Considerable debate has focused on whether H2O2 generated within the mitochondrial matrix can be released into and impact other cellular compartments12. Here, we maintained constant metabolic conditions of relatively low, near-physiological 3–5 mM glucose which protected mitochondrial morphology and limited downstream effects of hyperglycemia such as ROS accumulation during imaging experiments86,87,88,89 compared to the more common 10-25 mM concentrations seen in culture media in addition to other fuel sources (as in11). Using systematic, all-optical cross-compartment detection and generation of H2O2, we uncover the spatiotemporal release dynamics of matrix-generated ROS into the cytosol without metabolic or redox machinery perturbation. As our experiments with OMM-KR indicate, ROS generated on the outer membrane of mitochondria is rapidly internalized in the matrix and can oxidize HyPer7, even during the shortest photostimulation pulse of KR. We speculate that the ROS generated on the OMM is detected earliest in the matrix before the IMS due to the nature of our IMS localization tag being present in the cristae and IBM. ROS generated on the OMM may diffuse through the OMM into the IBM and directly into the matrix or into the IBM and then into the cristae, which is considerably thicker and filled with more HyPer7 molecules. Thus, it is not that the ROS bypasses the IMS altogether, but rather that the ROS takes longer to oxidize HyPer7 to detectably change fluorescence. Our single mitochondrial photostimulation experiments using matrix-KR are consistent with this idea, where strong pulses of matrix ROS can be released and diffused between mitochondria across roughly 1-2 µm to oxidize matrix-HyPer7. This is consistent with the estimated lifetime diffusion of H2O2 in the cytosol of roughly 1 ms spreading over about 1 µm in the cytosol90,91.

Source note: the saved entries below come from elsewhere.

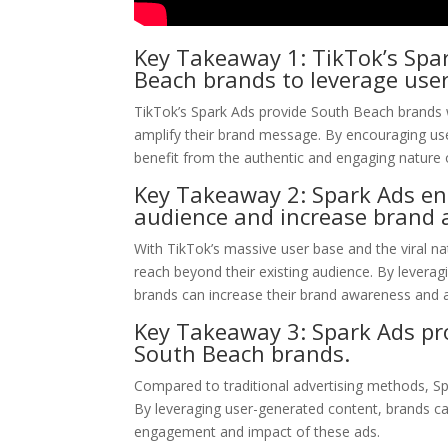
Key Takeaway 1: TikTok’s Spar
Beach brands to leverage use
TikTok’s Spark Ads provide South Beach brands wi
amplify their brand message. By encouraging user
benefit from the authentic and engaging nature 
Key Takeaway 2: Spark Ads en
audience and increase brand 
With TikTok’s massive user base and the viral na
reach beyond their existing audience. By leverag
brands can increase their brand awareness and 
Key Takeaway 3: Spark Ads prov
South Beach brands.
Compared to traditional advertising methods, Sp
By leveraging user-generated content, brands can
engagement and impact of these ads.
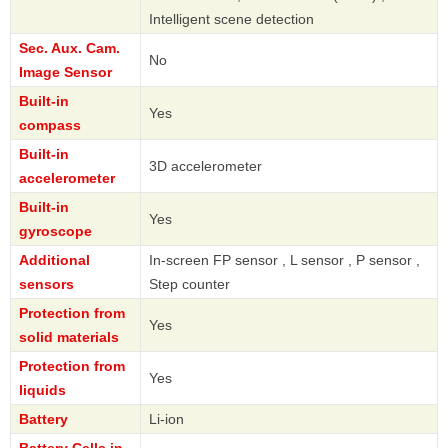
Intelligent scene detection
Sec. Aux. Cam.
No
Image Sensor
Built-in
Yes
compass
Built-in
3D accelerometer
accelerometer
Built-in
Yes
gyroscope
Additional
In-screen FP sensor , L sensor , P sensor ,
sensors
Step counter
Protection from
Yes
solid materials
Protection from
Yes
liquids
Battery
Li-ion
Battery Cells in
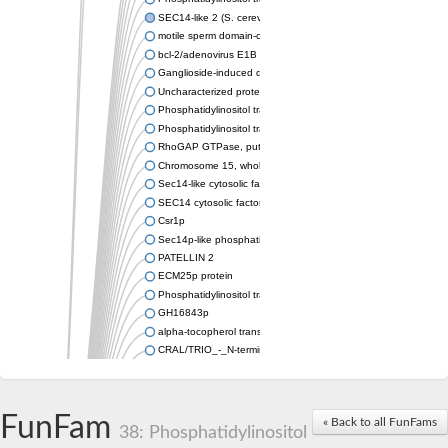
SEC14-like 2 (S. cerevisiae)
motile sperm domain-containing protein 2 isoform X1
bcl-2/adenovirus E1B 19 kDa-interacting protein 2-like protein
Ganglioside-induced differentiation-associated protein 2
Uncharacterized protein, isoform B
Phosphatidylinositol transfer protein sfh5
Phosphatidylinositol transfer protein SFH5
RhoGAP GTPase, putative
Chromosome 15, whole genome shotgun sequence
Sec14-like cytosolic factor or phosphatidylinositol/phosphatidyl
SEC14 cytosolic factor family protein
Csr1p
Sec14p-like phosphatidylinositol transfer family protein
PATELLIN 2
ECM25p protein
Phosphatidylinositol transfer protein
GH16843p
alpha-tocopherol transfer protein-like
CRAL/TRIO_-_N-terminal_domain/CRAL /TRIO_domain_contain
Protein CBR-CGR-1
IRA1p GTPase-activating protein
Retinol-binding protein pinta
FunFam
« Back to all FunFams
IRA2p GTPase-activating protein
38: Phosphatidylinositol
Sec14p-like phosphatidylinositol transfer family protein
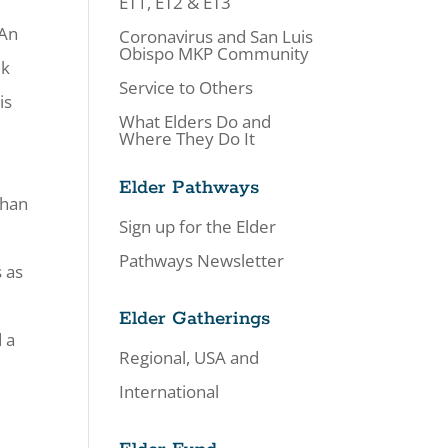
ET1, ET2 & ET3
 An
Coronavirus and San Luis
Obispo MKP Community
ek
Service to Others
is
What Elders Do and
Where They Do It
Elder Pathways
than
Sign up for the Elder
Pathways Newsletter
 as
Elder Gatherings
 a
Regional, USA and
.
International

Together, these data (summarized in Supplementary Fig. 10) reveal the diffusion kinetic and directionality details of endogenously produced ROS between mitochondrial compartments in living mammalian cells. Beyond these parameters, we suggest a model whereby ROS generation causes prolonged effects on mitochondrial morphology and ROS steady-state levels due to local ROS release from mitochondria into the cytosol, where mitochondrial hyperfusion and motility can lead to cell-wide changes in redox state. These findings further support how understanding ROS dynamics between mitochondrial microdomains can reveal how ROS can act as a metabolic signal which propagates within the mitochondrial network, influencing cell-wide physiological responses over short timescales.
Methods
Plasmid construction
Matrix- and IMS-HyPer7 were originally received as a gift from Vsevolod V. Belousov (Addgene #136470 and 136469). KR from Evrogen (#FP963, pArrestRed) was subcloned in another study41. To alter tags and vectors for use in cells and worms in this study, constructed were subcloned using in vivo assembly (IVA)92. HyPer7(C121S) was mutated using point mutagenesis. All primers used are supplied in Supplementary Data 1. Microdomain targeting was accomplished using N-terminal fusions of tags to the matrix using 2xCOX8A (tag corresponds to Cox8A N-terminal residues 1-25, from Addgene 136470), the IMS using SMAC (residues 1-59, from Addgene 136469), the IBM using IMMT (residues 1–18741), and the OMM using TOMM20 (residues 1-55, from Addgene 66753).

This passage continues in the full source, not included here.